• _Problems and tasks_:
**a)** Please say whether each statement below, marked (i), (ii) and (iii), agrees with the missile defense passage, answering yes or no and quoting the deciding words of the passage exactly.
(i) The SM-3 Block IIA is the first U.S. interceptor type to destroy an ICBM target in a test.
(ii) North Korea has conducted three ICBM tests.
(iii) The United States withdrew from the Anti-Ballistic Missile Treaty in 2002.
**b)** Retype the part of the missile defense passage that opens with the words containing "Beyond North Korea, however, Russia" and closes with "strategic nuclear deterrents.".

• _Page excerpt_:
====

The U.S. Missile Defense Agency (MDA) has confirmed that, for the first time, a Standard Missile 3 (SM-3) Block IIA interceptor successfully destroyed an intercontinental-range ballistic missile (ICBM) target in a test. With this milestone, the SM-3 Block IIA becomes only the second U.S. interceptor type to exhibit this capability. The consequences for strategic stability and future arms control are serious.
Since the late 1990s, U.S. homeland missile defense efforts have been scoped around defending the country from a “limited” ballistic missile threat from North Korea and Iran. Earlier post–Cold War efforts focused on a wider range of potential threats. Because Iran does not currently possess an ICBM capability, the nominal threat today concerns North Korea, which has conducted three ICBM tests involving two separate missile designs.
Beyond North Korea, however, Russia and China have long expressed concerns that the United States seeks to counter their capacity to use ICBMs against it. These concerns have intensified since the United States in 2002 withdrew from the 1972 Anti-Ballistic Missile Treaty. The 2019 U.S. Missile Defense Review (MDR) notes that the United States “relies on deterrence” (as opposed to missile defense) to protect the homeland against “Russian and Chinese intercontinental ballistic missile threats.” But officials in both countries have expressed concerns that U.S. homeland missile defense efforts undermine their strategic nuclear deterrents.
They have reasons to think this. U.S. President Donald Trump remarked during the launch of the MDR that the core U.S. missile defense objective is to “ensure that we can detect and destroy any missile launched against the United States—anywhere, anytime, anyplace.” The president’s former national security adviser, John Bolton, similarly cited China as “one of the reasons why we’re looking at strengthening our national missile defense system here in the United States.”

====

• _Data_:
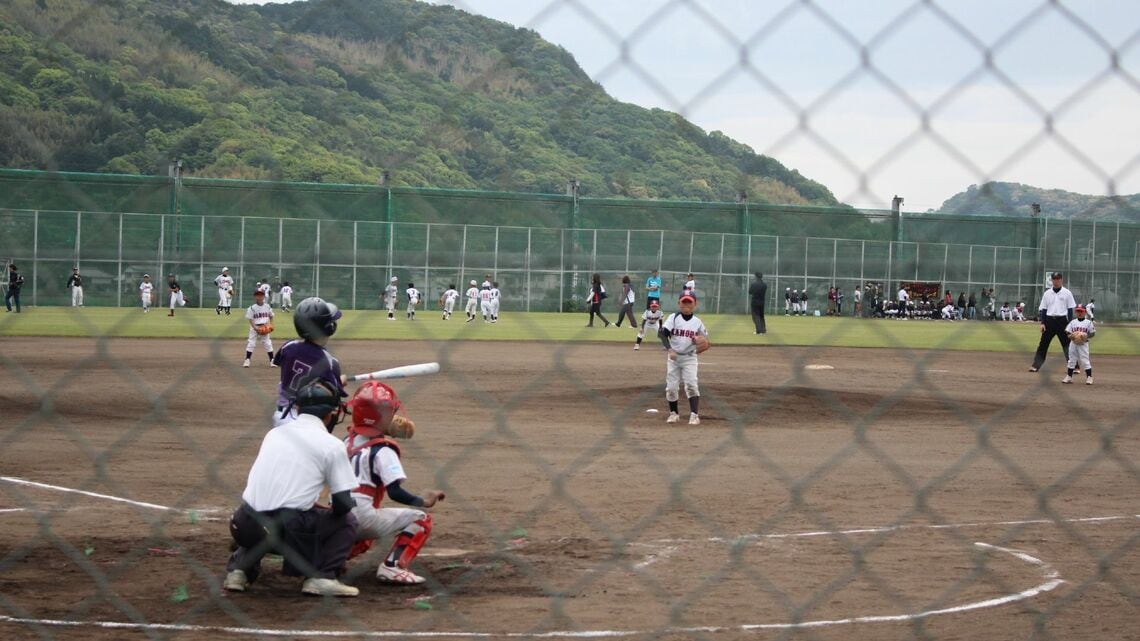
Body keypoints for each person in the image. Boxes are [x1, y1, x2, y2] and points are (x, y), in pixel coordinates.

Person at [222, 378, 360, 597]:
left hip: (243, 523)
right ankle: (323, 577)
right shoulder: (332, 445)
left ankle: (239, 571)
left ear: (297, 407)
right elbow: (343, 504)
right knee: (348, 521)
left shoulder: (274, 434)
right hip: (291, 530)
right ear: (330, 414)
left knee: (264, 513)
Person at [343, 382, 445, 585]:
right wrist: (423, 501)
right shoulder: (383, 450)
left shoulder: (345, 442)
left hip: (335, 514)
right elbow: (395, 492)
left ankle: (332, 560)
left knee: (365, 536)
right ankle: (393, 566)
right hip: (363, 516)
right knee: (421, 519)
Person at [271, 297, 348, 427]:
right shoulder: (329, 362)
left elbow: (284, 362)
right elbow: (334, 396)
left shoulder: (288, 347)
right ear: (329, 328)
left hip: (281, 415)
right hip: (305, 420)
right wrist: (340, 381)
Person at [660, 292, 710, 425]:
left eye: (689, 302)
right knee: (671, 387)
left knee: (692, 385)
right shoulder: (674, 318)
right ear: (679, 303)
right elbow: (663, 334)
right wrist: (670, 349)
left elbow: (706, 343)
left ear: (695, 304)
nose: (686, 305)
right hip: (674, 358)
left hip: (689, 358)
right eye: (684, 302)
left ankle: (694, 415)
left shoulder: (698, 322)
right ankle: (674, 414)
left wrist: (700, 342)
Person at [1029, 271, 1076, 373]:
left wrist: (1070, 324)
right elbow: (1044, 309)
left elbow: (1070, 310)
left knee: (1067, 344)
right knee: (1043, 344)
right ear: (1052, 280)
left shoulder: (1067, 293)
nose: (1056, 281)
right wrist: (1042, 323)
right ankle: (1036, 365)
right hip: (1049, 321)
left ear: (1061, 280)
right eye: (1054, 279)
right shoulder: (1047, 293)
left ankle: (1074, 366)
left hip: (1062, 321)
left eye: (1058, 279)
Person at [1062, 305, 1096, 385]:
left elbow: (1093, 333)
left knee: (1085, 360)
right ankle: (1069, 377)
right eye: (1078, 311)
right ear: (1075, 312)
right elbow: (1067, 331)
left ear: (1085, 312)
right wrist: (1071, 335)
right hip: (1073, 343)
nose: (1079, 313)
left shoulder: (1088, 323)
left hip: (1083, 344)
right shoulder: (1073, 322)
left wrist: (1086, 336)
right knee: (1071, 360)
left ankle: (1089, 377)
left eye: (1081, 311)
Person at [243, 289, 276, 368]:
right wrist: (255, 328)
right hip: (255, 327)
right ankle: (247, 360)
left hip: (265, 326)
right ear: (255, 297)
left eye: (261, 295)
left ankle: (272, 360)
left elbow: (271, 316)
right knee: (251, 343)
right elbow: (250, 319)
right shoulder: (252, 308)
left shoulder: (267, 306)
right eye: (257, 295)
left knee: (268, 343)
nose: (259, 297)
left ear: (264, 296)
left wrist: (271, 325)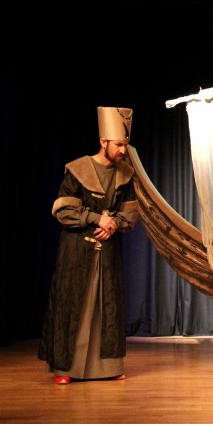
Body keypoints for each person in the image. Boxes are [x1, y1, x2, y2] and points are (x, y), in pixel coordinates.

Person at [38, 106, 140, 384]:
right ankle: (66, 369)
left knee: (107, 305)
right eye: (118, 145)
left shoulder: (125, 174)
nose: (123, 150)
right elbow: (63, 210)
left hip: (106, 251)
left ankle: (107, 367)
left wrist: (114, 223)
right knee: (74, 304)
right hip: (76, 250)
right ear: (103, 141)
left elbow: (131, 213)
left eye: (125, 145)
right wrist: (97, 218)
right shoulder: (78, 169)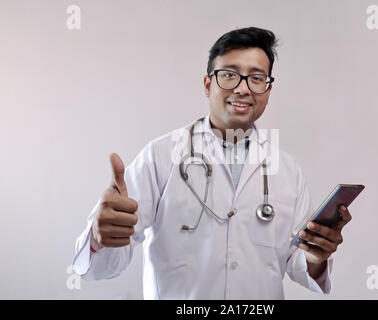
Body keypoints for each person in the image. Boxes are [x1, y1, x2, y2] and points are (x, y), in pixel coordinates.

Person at [72, 27, 352, 299]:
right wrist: (101, 237)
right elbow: (102, 266)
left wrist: (316, 255)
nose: (243, 89)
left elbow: (299, 264)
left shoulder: (288, 171)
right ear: (208, 85)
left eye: (256, 78)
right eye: (229, 75)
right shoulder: (160, 156)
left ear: (267, 89)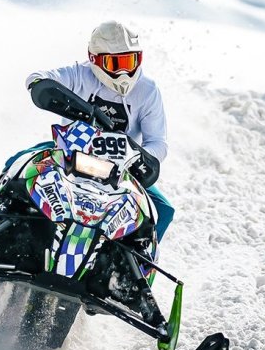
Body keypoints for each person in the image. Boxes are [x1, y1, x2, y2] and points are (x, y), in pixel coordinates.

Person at [24, 20, 174, 242]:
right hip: (67, 155)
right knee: (15, 168)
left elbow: (158, 142)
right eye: (115, 63)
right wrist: (42, 87)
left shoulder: (148, 90)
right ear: (95, 60)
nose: (124, 71)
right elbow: (37, 77)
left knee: (163, 211)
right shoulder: (79, 74)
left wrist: (134, 155)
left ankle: (139, 268)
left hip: (121, 170)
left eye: (131, 61)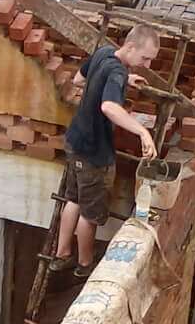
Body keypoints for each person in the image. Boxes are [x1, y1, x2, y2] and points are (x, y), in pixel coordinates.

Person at [43, 28, 162, 283]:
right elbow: (108, 106)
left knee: (73, 199)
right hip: (94, 152)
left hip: (75, 142)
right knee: (90, 212)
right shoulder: (117, 71)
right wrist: (143, 132)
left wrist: (123, 81)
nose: (147, 65)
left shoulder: (105, 54)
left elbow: (78, 80)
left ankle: (62, 254)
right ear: (130, 47)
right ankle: (84, 264)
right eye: (145, 58)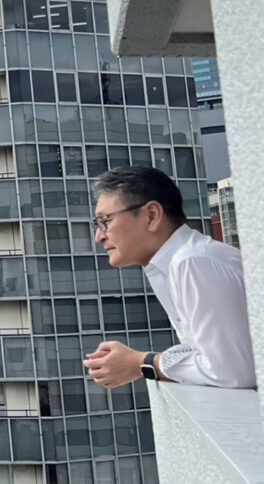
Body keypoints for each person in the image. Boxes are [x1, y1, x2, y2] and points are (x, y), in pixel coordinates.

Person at [83, 166, 255, 389]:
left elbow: (231, 372)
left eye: (105, 221)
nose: (99, 237)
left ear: (151, 215)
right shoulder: (178, 263)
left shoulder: (193, 262)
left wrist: (142, 363)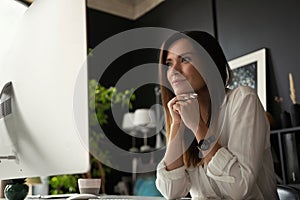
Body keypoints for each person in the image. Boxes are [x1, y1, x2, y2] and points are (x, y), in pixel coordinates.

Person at [155, 31, 278, 199]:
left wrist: (198, 126)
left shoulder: (242, 100)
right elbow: (171, 191)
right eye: (169, 64)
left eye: (185, 59)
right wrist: (177, 125)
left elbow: (239, 189)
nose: (173, 70)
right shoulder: (181, 116)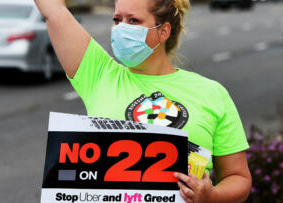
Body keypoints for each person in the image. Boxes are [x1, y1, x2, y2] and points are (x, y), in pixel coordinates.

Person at [34, 0, 252, 202]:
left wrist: (211, 196)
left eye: (133, 20)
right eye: (117, 19)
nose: (121, 29)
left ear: (163, 31)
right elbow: (54, 11)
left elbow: (238, 177)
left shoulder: (212, 93)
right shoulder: (99, 74)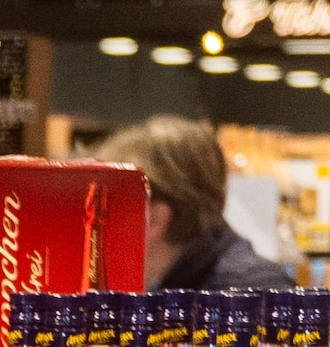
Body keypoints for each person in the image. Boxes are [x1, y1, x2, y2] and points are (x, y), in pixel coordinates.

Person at [91, 116, 293, 295]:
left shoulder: (249, 294)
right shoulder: (175, 285)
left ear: (154, 218)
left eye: (108, 210)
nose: (97, 227)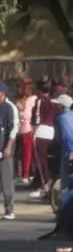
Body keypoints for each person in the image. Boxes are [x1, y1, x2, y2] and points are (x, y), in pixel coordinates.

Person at [0, 83, 16, 220]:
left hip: (4, 149)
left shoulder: (8, 108)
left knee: (6, 180)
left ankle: (9, 209)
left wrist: (8, 146)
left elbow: (13, 129)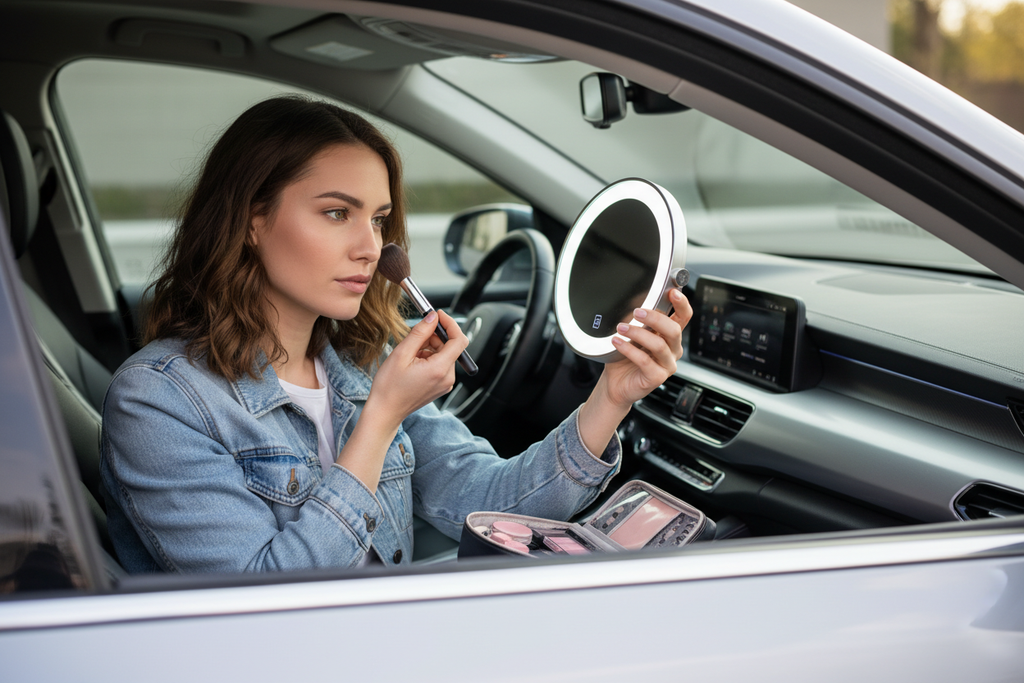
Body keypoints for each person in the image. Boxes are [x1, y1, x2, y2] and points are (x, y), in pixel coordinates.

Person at [99, 95, 692, 574]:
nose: (369, 247)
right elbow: (266, 602)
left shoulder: (359, 362)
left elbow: (491, 504)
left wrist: (611, 395)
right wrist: (381, 418)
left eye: (379, 219)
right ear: (252, 219)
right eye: (337, 213)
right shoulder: (159, 402)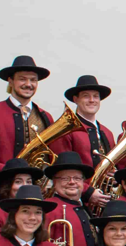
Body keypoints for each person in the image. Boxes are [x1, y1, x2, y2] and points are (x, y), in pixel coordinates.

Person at [0, 55, 52, 188]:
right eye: (22, 79)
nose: (28, 84)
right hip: (0, 188)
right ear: (10, 81)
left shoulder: (46, 117)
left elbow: (49, 155)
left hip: (36, 191)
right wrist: (9, 172)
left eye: (33, 80)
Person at [49, 76, 117, 207]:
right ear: (76, 99)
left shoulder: (107, 133)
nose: (92, 100)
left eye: (96, 96)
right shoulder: (66, 130)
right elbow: (61, 170)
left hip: (104, 199)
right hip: (74, 199)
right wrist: (88, 192)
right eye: (86, 96)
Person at [43, 151, 97, 246]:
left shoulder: (84, 208)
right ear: (54, 181)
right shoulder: (48, 208)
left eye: (77, 178)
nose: (72, 182)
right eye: (65, 178)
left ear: (83, 182)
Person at [0, 158, 43, 237]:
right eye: (18, 182)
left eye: (28, 181)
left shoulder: (39, 212)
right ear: (7, 186)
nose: (25, 186)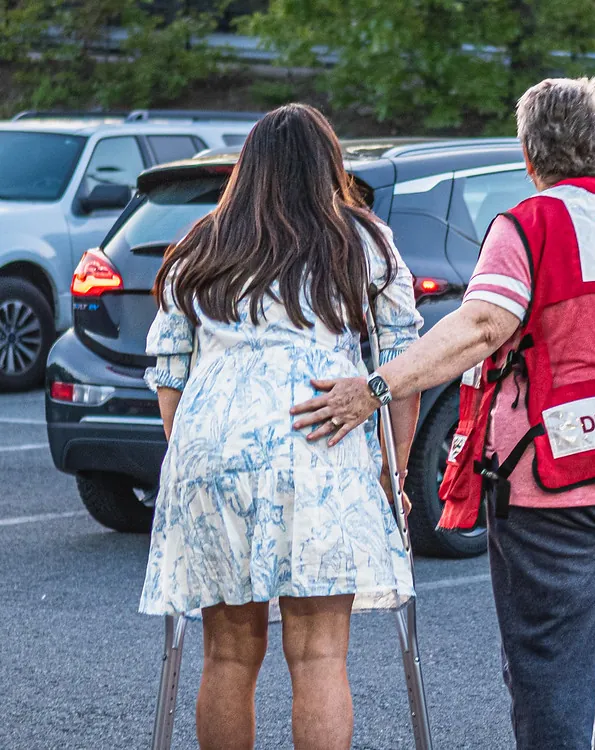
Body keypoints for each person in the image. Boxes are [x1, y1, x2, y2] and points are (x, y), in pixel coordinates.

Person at [291, 78, 595, 749]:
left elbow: (480, 325)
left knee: (551, 681)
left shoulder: (528, 225)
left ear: (529, 156)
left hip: (561, 476)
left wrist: (372, 389)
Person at [139, 103, 422, 750]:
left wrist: (193, 463)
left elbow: (170, 370)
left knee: (228, 654)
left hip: (211, 448)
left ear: (249, 167)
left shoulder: (200, 243)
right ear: (329, 164)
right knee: (319, 653)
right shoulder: (364, 242)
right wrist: (392, 472)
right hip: (319, 442)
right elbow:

====

• _Written answers_:
**a)**
(i) No: "With this milestone, the SM-3 Block IIA becomes only the second U.S. interceptor type to exhibit this capability."
(ii) Yes: "North Korea, which has conducted three ICBM tests involving two separate missile designs."
(iii) Yes: "the United States in 2002 withdrew from the 1972 Anti-Ballistic Missile Treaty."

**b)**
Beyond North Korea, however, Russia and China have long expressed concerns that the United States seeks to counter their capacity to use ICBMs against it. These concerns have intensified since the United States in 2002 withdrew from the 1972 Anti-Ballistic Missile Treaty. The 2019 U.S. Missile Defense Review (MDR) notes that the United States “relies on deterrence” (as opposed to missile defense) to protect the homeland against “Russian and Chinese intercontinental ballistic missile threats.” But officials in both countries have expressed concerns that U.S. homeland missile defense efforts undermine their strategic nuclear deterrents.